▶ INSTRUCTIONS FOR THE TASK
In the records below, repeat exactly the lines between the line holding "Solar bi mogao da im prep" and the line holding "energética B", inclusive, and drop the pictures.

***

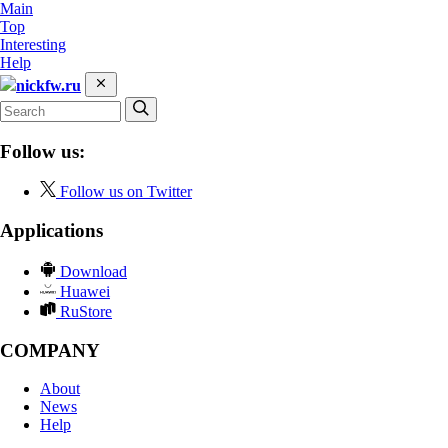
Main
Top
Interesting
Help
nickfw.ru
Follow us:
Follow us on Twitter
Applications
Download
Huawei
RuStore
COMPANY
About
News
Help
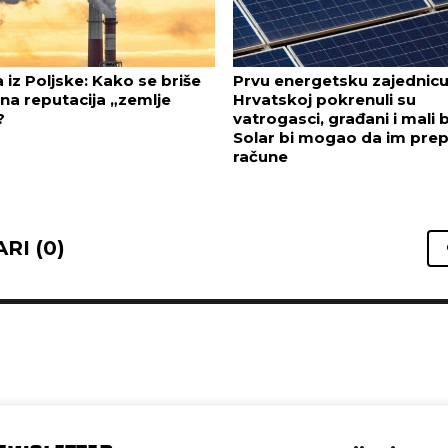
a iz Poljske: Kako se briše
Prvu energetsku zajednicu
na reputacija „zemlje
Hrvatskoj pokrenuli su
?
vatrogasci, građani i mali b
Solar bi mogao da im prep
račune
RI (0)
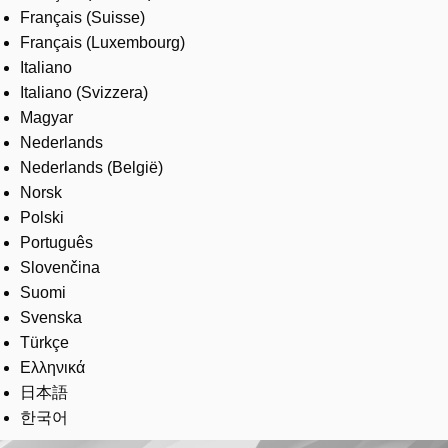
Français (Suisse)
Français (Luxembourg)
Italiano
Italiano (Svizzera)
Magyar
Nederlands
Nederlands (België)
Norsk
Polski
Português
Slovenčina
Suomi
Svenska
Türkçe
Ελληνικά
日本語
한국어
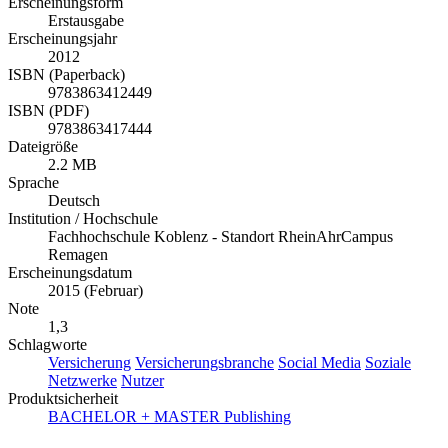
Erscheinungsform
Erstausgabe
Erscheinungsjahr
2012
ISBN (Paperback)
9783863412449
ISBN (PDF)
9783863417444
Dateigröße
2.2 MB
Sprache
Deutsch
Institution / Hochschule
Fachhochschule Koblenz - Standort RheinAhrCampus
Remagen
Erscheinungsdatum
2015 (Februar)
Note
1,3
Schlagworte
Versicherung
Versicherungsbranche
Social Media
Soziale
Netzwerke
Nutzer
Produktsicherheit
BACHELOR + MASTER Publishing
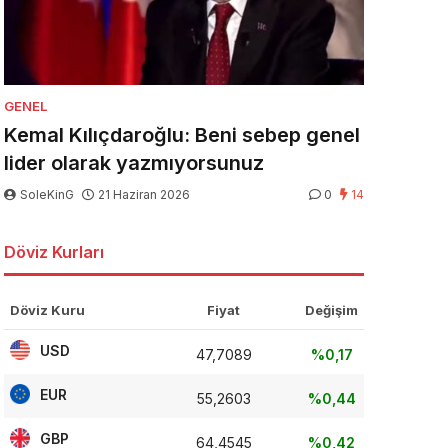
GENEL
Kemal Kılıçdaroğlu: Beni sebep genel
lider olarak yazmıyorsunuz
SoleKinG
21 Haziran 2026
0
14
Döviz Kurları
Döviz Kuru
Fiyat
Değişim
USD
47,7089
%0,17
EUR
55,2603
%0,44
GBP
64,4545
%0,42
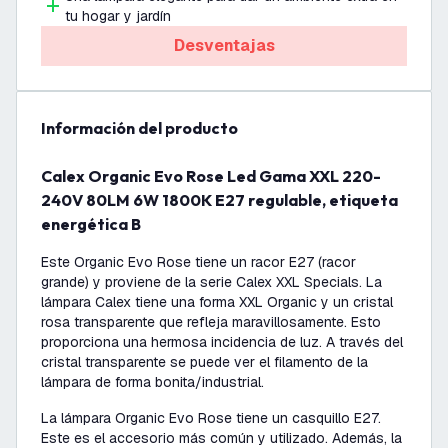
tu hogar y jardín
Desventajas
información del producto
Calex Organic Evo Rose Led Gama XXL 220-
240V 80LM 6W 1800K E27 regulable, etiqueta
energética B
Este Organic Evo Rose tiene un racor E27 (racor
grande) y proviene de la serie Calex XXL Specials. La
lámpara Calex tiene una forma XXL Organic y un cristal
rosa transparente que refleja maravillosamente. Esto
proporciona una hermosa incidencia de luz. A través del
cristal transparente se puede ver el filamento de la
lámpara de forma bonita/industrial.
La lámpara Organic Evo Rose tiene un casquillo E27.
Este es el accesorio más común y utilizado. Además, la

***

▶ RESULT FOR THIS EXERCISE
Solar bi mogao da im prep
račune
RI (0)
Français (Suisse)
Français (Luxembourg)
Italiano
Italiano (Svizzera)
Magyar
Nederlands
Nederlands (België)
Norsk
Polski
Português
Slovenčina
Suomi
Svenska
Türkçe
Ελληνικά
日本語
한국어
Erscheinungsform
Erstausgabe
Erscheinungsjahr
2012
ISBN (Paperback)
9783863412449
ISBN (PDF)
9783863417444
Dateigröße
2.2 MB
Sprache
Deutsch
Institution / Hochschule
Fachhochschule Koblenz - Standort RheinAhrCampus
Remagen
Erscheinungsdatum
2015 (Februar)
Note
1,3
Schlagworte
Versicherung
Versicherungsbranche
Social Media
Soziale
Netzwerke
Nutzer
Produktsicherheit
BACHELOR + MASTER Publishing
GENEL
Kemal Kılıçdaroğlu: Beni sebep genel
lider olarak yazmıyorsunuz
SoleKinG
21 Haziran 2026
0
14
Döviz Kurları
Döviz Kuru
Fiyat
Değişim
USD
47,7089
%0,17
EUR
55,2603
%0,44
GBP
64,4545
%0,42
tu hogar y jardín
Desventajas
información del producto
Calex Organic Evo Rose Led Gama XXL 220-
240V 80LM 6W 1800K E27 regulable, etiqueta
energética B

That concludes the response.